Google knew of data collection
Google’s harvesting of e-mails, passwords and other sensitive personal information from unsuspecting households in the United States and around the world was neither a mistake nor the work of a rogue engineer, as the company long maintained, but a program that supervisors knew about, according to new details from the full text of a regulatory report.
The report, prepared by the Federal Communications Commission after a 17-month investigation of Google’s Street View project, was released, heavily redacted, two weeks ago. Although it found that Google had not violated any laws, the agency said Google had obstructed the inquiry and fined the company $25,000.

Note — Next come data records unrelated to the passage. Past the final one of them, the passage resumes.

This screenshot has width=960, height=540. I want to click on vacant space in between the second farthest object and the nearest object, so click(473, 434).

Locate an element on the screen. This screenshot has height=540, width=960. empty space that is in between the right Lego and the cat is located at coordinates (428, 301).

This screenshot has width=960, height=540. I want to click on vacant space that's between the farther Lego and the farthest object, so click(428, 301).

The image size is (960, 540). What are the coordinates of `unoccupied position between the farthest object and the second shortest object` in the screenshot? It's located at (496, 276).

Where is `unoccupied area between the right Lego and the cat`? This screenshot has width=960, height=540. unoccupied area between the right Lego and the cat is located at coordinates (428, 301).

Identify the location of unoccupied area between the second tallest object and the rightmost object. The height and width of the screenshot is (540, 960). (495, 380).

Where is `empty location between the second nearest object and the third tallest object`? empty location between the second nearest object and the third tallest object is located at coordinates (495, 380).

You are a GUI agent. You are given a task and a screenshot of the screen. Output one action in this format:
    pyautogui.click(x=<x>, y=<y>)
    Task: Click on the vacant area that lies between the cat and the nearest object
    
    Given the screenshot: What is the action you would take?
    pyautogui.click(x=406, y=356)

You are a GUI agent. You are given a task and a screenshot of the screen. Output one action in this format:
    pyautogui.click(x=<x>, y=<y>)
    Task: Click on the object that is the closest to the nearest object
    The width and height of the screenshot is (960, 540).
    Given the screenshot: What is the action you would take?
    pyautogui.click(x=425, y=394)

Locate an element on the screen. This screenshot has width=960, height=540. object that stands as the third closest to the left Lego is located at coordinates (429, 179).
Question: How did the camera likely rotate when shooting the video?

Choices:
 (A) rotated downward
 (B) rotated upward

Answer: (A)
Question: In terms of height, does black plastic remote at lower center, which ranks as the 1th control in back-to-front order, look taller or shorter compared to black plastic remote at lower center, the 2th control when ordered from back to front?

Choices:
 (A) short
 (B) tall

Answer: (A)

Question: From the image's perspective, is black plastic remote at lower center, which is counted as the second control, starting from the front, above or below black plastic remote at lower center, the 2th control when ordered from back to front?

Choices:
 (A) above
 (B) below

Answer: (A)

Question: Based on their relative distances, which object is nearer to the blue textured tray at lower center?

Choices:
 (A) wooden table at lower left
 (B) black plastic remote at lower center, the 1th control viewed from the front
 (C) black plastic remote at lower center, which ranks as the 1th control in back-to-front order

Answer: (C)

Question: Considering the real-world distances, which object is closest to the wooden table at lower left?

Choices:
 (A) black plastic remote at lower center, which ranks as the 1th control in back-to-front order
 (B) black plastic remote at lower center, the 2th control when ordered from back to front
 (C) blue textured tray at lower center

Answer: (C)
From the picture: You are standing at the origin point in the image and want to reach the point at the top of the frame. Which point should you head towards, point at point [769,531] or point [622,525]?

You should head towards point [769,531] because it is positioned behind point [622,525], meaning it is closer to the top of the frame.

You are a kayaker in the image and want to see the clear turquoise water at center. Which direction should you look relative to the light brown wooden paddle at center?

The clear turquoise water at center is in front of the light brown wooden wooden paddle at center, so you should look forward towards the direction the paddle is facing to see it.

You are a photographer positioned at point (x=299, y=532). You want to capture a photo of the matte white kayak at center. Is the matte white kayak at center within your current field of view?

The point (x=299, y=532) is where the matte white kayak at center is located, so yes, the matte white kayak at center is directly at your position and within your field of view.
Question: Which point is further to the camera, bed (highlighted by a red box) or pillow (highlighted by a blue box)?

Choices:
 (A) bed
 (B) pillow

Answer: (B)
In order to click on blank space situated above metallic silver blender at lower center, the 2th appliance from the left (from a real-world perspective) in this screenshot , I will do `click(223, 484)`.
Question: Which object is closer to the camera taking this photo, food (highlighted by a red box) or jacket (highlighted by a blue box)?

On Saturday, Google released a version of the report with only employees’ names redacted.
The full version draws a portrait of a company where an engineer can easily embark on a project to gather personal e-mails and Web searches of potentially hundreds of millions of people as part of his or her unscheduled work time, and where privacy concerns are shrugged off.
A Google spokeswoman said Saturday that the company had much stricter privacy controls than it previously did, in part because of the Street View controversy.
As early as 2007, the report says, Street View engineers had “wide access” to the plan to collect payload data.
The Street View program used special cars outfitted with cameras. Google first said it was just photographing streets and did not disclose that it was collecting Internet communications called payload data, transmitted over Wi-fi networks, until May 2010, when it was confronted by German regulators. Eventually, it was forced to reveal that the information it had collected could include the full text of e-mails, sites visited and other data.